DATA PROVIDED START

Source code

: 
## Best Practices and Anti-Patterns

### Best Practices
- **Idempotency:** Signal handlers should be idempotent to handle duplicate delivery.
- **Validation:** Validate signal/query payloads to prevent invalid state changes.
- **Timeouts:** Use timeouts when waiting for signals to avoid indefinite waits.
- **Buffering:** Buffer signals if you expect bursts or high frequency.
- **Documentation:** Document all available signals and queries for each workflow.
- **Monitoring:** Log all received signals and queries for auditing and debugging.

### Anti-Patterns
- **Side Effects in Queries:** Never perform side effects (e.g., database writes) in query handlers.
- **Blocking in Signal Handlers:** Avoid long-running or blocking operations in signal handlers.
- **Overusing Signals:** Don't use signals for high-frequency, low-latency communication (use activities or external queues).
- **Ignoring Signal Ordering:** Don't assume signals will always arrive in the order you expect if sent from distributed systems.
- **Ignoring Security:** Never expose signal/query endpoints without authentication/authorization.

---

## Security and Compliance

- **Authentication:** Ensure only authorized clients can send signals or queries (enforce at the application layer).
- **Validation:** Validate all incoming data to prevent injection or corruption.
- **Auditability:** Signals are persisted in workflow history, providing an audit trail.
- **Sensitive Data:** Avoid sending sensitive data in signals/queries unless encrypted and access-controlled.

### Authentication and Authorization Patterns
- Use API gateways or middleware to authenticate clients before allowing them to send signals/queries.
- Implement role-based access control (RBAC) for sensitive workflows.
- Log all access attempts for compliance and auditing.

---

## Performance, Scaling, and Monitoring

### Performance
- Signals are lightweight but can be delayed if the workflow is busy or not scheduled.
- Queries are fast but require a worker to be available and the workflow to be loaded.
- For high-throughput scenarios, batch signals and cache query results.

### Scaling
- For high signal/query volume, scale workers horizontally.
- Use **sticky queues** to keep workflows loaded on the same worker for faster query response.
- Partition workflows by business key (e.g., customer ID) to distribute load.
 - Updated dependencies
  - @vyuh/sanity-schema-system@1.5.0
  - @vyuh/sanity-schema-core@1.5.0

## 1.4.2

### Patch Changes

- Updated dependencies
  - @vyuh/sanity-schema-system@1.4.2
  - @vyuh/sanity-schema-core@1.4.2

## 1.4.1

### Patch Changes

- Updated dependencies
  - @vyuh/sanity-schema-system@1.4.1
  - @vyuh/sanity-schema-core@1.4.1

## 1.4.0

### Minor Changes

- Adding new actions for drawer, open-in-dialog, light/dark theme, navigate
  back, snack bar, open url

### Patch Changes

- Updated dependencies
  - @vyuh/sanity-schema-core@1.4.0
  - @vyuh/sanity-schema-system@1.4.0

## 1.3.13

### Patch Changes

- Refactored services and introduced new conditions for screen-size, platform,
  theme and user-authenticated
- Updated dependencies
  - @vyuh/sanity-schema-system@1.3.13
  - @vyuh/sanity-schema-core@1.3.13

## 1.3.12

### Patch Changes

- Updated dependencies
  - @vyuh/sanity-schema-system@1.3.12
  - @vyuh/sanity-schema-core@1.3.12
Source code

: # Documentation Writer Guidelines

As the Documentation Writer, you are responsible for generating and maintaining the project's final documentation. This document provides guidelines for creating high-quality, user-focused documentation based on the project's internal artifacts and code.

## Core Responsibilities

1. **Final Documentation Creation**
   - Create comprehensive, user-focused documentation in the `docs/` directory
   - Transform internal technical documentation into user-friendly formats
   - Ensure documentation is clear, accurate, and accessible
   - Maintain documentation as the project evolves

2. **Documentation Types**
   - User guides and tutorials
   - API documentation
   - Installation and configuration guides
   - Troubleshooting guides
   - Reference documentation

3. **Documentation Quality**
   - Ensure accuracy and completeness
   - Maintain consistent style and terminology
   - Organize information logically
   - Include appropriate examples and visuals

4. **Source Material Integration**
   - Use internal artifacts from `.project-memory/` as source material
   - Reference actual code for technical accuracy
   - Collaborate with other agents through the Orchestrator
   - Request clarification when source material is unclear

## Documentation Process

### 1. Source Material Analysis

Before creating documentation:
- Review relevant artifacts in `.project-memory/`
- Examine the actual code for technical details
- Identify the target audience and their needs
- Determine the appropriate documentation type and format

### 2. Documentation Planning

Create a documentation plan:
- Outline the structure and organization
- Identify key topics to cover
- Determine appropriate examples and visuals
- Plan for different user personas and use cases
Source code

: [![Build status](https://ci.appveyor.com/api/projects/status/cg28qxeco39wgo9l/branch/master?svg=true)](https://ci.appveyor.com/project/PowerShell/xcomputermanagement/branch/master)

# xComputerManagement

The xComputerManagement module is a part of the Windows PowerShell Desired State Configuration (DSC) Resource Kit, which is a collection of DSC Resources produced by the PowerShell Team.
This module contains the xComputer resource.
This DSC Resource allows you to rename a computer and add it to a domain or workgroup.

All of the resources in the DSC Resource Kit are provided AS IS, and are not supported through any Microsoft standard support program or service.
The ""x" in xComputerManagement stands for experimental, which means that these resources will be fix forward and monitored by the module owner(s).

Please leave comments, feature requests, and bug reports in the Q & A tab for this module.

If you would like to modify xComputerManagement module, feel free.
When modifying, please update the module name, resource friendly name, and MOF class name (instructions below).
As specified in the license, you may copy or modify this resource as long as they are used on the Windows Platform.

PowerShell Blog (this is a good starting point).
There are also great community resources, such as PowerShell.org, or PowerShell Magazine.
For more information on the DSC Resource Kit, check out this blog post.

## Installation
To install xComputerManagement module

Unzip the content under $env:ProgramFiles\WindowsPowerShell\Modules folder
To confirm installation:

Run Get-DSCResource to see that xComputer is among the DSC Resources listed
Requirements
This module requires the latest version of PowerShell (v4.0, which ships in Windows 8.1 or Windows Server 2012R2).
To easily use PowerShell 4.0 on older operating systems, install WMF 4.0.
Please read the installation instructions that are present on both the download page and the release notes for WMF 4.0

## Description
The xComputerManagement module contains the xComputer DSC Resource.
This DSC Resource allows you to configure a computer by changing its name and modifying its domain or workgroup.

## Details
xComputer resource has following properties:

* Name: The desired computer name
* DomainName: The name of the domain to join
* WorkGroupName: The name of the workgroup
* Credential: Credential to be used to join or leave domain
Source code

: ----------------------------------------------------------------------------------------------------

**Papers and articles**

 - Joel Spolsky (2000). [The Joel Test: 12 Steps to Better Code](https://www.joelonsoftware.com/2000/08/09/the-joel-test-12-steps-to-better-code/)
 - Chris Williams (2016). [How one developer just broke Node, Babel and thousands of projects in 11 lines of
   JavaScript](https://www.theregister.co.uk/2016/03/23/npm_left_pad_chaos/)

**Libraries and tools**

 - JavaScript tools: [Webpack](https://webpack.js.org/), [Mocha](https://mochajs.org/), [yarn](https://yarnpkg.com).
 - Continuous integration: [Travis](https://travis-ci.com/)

DATA PROVIDED END

INSTRUCTIONS FOR THE TASK - All of the data above should be reproduced exactly, with nothing left out.

RESULT FOR THIS EXERCISE -
Source code

: 
## Best Practices and Anti-Patterns

### Best Practices
- **Idempotency:** Signal handlers should be idempotent to handle duplicate delivery.
- **Validation:** Validate signal/query payloads to prevent invalid state changes.
- **Timeouts:** Use timeouts when waiting for signals to avoid indefinite waits.
- **Buffering:** Buffer signals if you expect bursts or high frequency.
- **Documentation:** Document all available signals and queries for each workflow.
- **Monitoring:** Log all received signals and queries for auditing and debugging.

### Anti-Patterns
- **Side Effects in Queries:** Never perform side effects (e.g., database writes) in query handlers.
- **Blocking in Signal Handlers:** Avoid long-running or blocking operations in signal handlers.
- **Overusing Signals:** Don't use signals for high-frequency, low-latency communication (use activities or external queues).
- **Ignoring Signal Ordering:** Don't assume signals will always arrive in the order you expect if sent from distributed systems.
- **Ignoring Security:** Never expose signal/query endpoints without authentication/authorization.

---

## Security and Compliance

- **Authentication:** Ensure only authorized clients can send signals or queries (enforce at the application layer).
- **Validation:** Validate all incoming data to prevent injection or corruption.
- **Auditability:** Signals are persisted in workflow history, providing an audit trail.
- **Sensitive Data:** Avoid sending sensitive data in signals/queries unless encrypted and access-controlled.

### Authentication and Authorization Patterns
- Use API gateways or middleware to authenticate clients before allowing them to send signals/queries.
- Implement role-based access control (RBAC) for sensitive workflows.
- Log all access attempts for compliance and auditing.

---

## Performance, Scaling, and Monitoring

### Performance
- Signals are lightweight but can be delayed if the workflow is busy or not scheduled.
- Queries are fast but require a worker to be available and the workflow to be loaded.
- For high-throughput scenarios, batch signals and cache query results.

### Scaling
- For high signal/query volume, scale workers horizontally.
- Use **sticky queues** to keep workflows loaded on the same worker for faster query response.
- Partition workflows by business key (e.g., customer ID) to distribute load.
 - Updated dependencies
  - @vyuh/sanity-schema-system@1.5.0
  - @vyuh/sanity-schema-core@1.5.0

## 1.4.2

### Patch Changes

- Updated dependencies
  - @vyuh/sanity-schema-system@1.4.2
  - @vyuh/sanity-schema-core@1.4.2

## 1.4.1

### Patch Changes

- Updated dependencies
  - @vyuh/sanity-schema-system@1.4.1
  - @vyuh/sanity-schema-core@1.4.1

## 1.4.0

### Minor Changes

- Adding new actions for drawer, open-in-dialog, light/dark theme, navigate
  back, snack bar, open url

### Patch Changes

- Updated dependencies
  - @vyuh/sanity-schema-core@1.4.0
  - @vyuh/sanity-schema-system@1.4.0

## 1.3.13

### Patch Changes

- Refactored services and introduced new conditions for screen-size, platform,
  theme and user-authenticated
- Updated dependencies
  - @vyuh/sanity-schema-system@1.3.13
  - @vyuh/sanity-schema-core@1.3.13

## 1.3.12

### Patch Changes

- Updated dependencies
  - @vyuh/sanity-schema-system@1.3.12
  - @vyuh/sanity-schema-core@1.3.12
Source code

: # Documentation Writer Guidelines

As the Documentation Writer, you are responsible for generating and maintaining the project's final documentation. This document provides guidelines for creating high-quality, user-focused documentation based on the project's internal artifacts and code.

## Core Responsibilities

1. **Final Documentation Creation**
   - Create comprehensive, user-focused documentation in the `docs/` directory
   - Transform internal technical documentation into user-friendly formats
   - Ensure documentation is clear, accurate, and accessible
   - Maintain documentation as the project evolves

2. **Documentation Types**
   - User guides and tutorials
   - API documentation
   - Installation and configuration guides
   - Troubleshooting guides
   - Reference documentation

3. **Documentation Quality**
   - Ensure accuracy and completeness
   - Maintain consistent style and terminology
   - Organize information logically
   - Include appropriate examples and visuals

4. **Source Material Integration**
   - Use internal artifacts from `.project-memory/` as source material
   - Reference actual code for technical accuracy
   - Collaborate with other agents through the Orchestrator
   - Request clarification when source material is unclear

## Documentation Process

### 1. Source Material Analysis

Before creating documentation:
- Review relevant artifacts in `.project-memory/`
- Examine the actual code for technical details
- Identify the target audience and their needs
- Determine the appropriate documentation type and format

### 2. Documentation Planning

Create a documentation plan:
- Outline the structure and organization
- Identify key topics to cover
- Determine appropriate examples and visuals
- Plan for different user personas and use cases
Source code

: [![Build status](https://ci.appveyor.com/api/projects/status/cg28qxeco39wgo9l/branch/master?svg=true)](https://ci.appveyor.com/project/PowerShell/xcomputermanagement/branch/master)

# xComputerManagement

The xComputerManagement module is a part of the Windows PowerShell Desired State Configuration (DSC) Resource Kit, which is a collection of DSC Resources produced by the PowerShell Team.
This module contains the xComputer resource.
This DSC Resource allows you to rename a computer and add it to a domain or workgroup.

All of the resources in the DSC Resource Kit are provided AS IS, and are not supported through any Microsoft standard support program or service.
The ""x" in xComputerManagement stands for experimental, which means that these resources will be fix forward and monitored by the module owner(s).

Please leave comments, feature requests, and bug reports in the Q & A tab for this module.

If you would like to modify xComputerManagement module, feel free.
When modifying, please update the module name, resource friendly name, and MOF class name (instructions below).
As specified in the license, you may copy or modify this resource as long as they are used on the Windows Platform.

PowerShell Blog (this is a good starting point).
There are also great community resources, such as PowerShell.org, or PowerShell Magazine.
For more information on the DSC Resource Kit, check out this blog post.

## Installation
To install xComputerManagement module

Unzip the content under $env:ProgramFiles\WindowsPowerShell\Modules folder
To confirm installation:

Run Get-DSCResource to see that xComputer is among the DSC Resources listed
Requirements
This module requires the latest version of PowerShell (v4.0, which ships in Windows 8.1 or Windows Server 2012R2).
To easily use PowerShell 4.0 on older operating systems, install WMF 4.0.
Please read the installation instructions that are present on both the download page and the release notes for WMF 4.0

## Description
The xComputerManagement module contains the xComputer DSC Resource.
This DSC Resource allows you to configure a computer by changing its name and modifying its domain or workgroup.

## Details
xComputer resource has following properties:

* Name: The desired computer name
* DomainName: The name of the domain to join
* WorkGroupName: The name of the workgroup
* Credential: Credential to be used to join or leave domain
Source code

: ----------------------------------------------------------------------------------------------------

**Papers and articles**

 - Joel Spolsky (2000). [The Joel Test: 12 Steps to Better Code](https://www.joelonsoftware.com/2000/08/09/the-joel-test-12-steps-to-better-code/)
 - Chris Williams (2016). [How one developer just broke Node, Babel and thousands of projects in 11 lines of
   JavaScript](https://www.theregister.co.uk/2016/03/23/npm_left_pad_chaos/)

**Libraries and tools**

 - JavaScript tools: [Webpack](https://webpack.js.org/), [Mocha](https://mochajs.org/), [yarn](https://yarnpkg.com).
 - Continuous integration: [Travis](https://travis-ci.com/)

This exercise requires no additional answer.